### Task set:
• 1. Answer these questions from the passage:
(a) How many girls were there when they were liberated during the death march?
(b) On what date was the husband born?
(c) To which country did the husband emigrate in 1939?
• 2. Rewrite the stretch of the passage from "They liberated us" through "came to an end.", replacing "Prague" with "Bratislava".

### Selected passage:
They liberated us during the death march. There were ninety of us girls. After the war I returned home and sadly didn't find anyone from my family. I wasn't at home long, about six weeks. I wanted to finish conservatory. I left for Prague and on the first day there met my husband. Fourteen days later I was married. And that's how my entire musical career came to an end.


My husband was named Ondrej Brodsky. He was also a Jew, but it meant absolutely nothing to him. He was born on 17th October 1911. There was an age difference of twelve and a half, thirteen years between us. That's how I wanted it. I didn't want some young guy who hadn't sowed his wild oats yet, whose main interest was parties. I couldn't pull myself together psychically from everything that had happened. I needed a man that would support me in all respects, who would be my mother, father, brother, husband, everything. I could only find this in a more mature man. My husband was 33 and was a soldier in the foreign legion.

Before the war my husband had been a technical manager in a co-op in Zilina where they manufactured spirits, cognac and whatnot. He was there until it all started happening. My husband emigrated in 1939 after the Republic fell apart. He emigrated to Poland. My husband was a Social Democrat, so he was listed as a political emigrant. And then, when war broke out, they went further on. There was a large group of boys from Czechoslovakia. And they joined the army when the first brigade was being formed, which was a solely Czechoslovak brigade. So he spent the whole war as a soldier, right to the end.

### Dataset section:
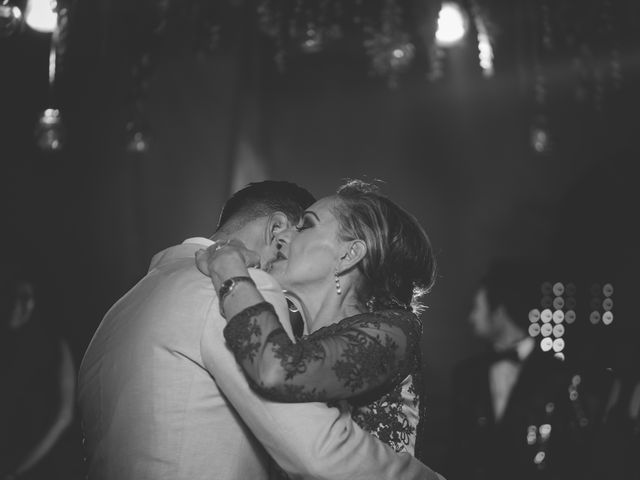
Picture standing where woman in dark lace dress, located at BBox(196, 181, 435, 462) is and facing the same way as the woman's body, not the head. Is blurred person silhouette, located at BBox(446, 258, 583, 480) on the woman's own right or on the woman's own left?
on the woman's own right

### Answers to the problems:
• 1.
(a) Ninety.
(b) 17th October 1911.
(c) Poland.

• 2.
They liberated us during the death march. There were ninety of us girls. After the war I returned home and sadly didn't find anyone from my family. I wasn't at home long, about six weeks. I wanted to finish conservatory. I left for Bratislava and on the first day there met my husband. Fourteen days later I was married. And that's how my entire musical career came to an end.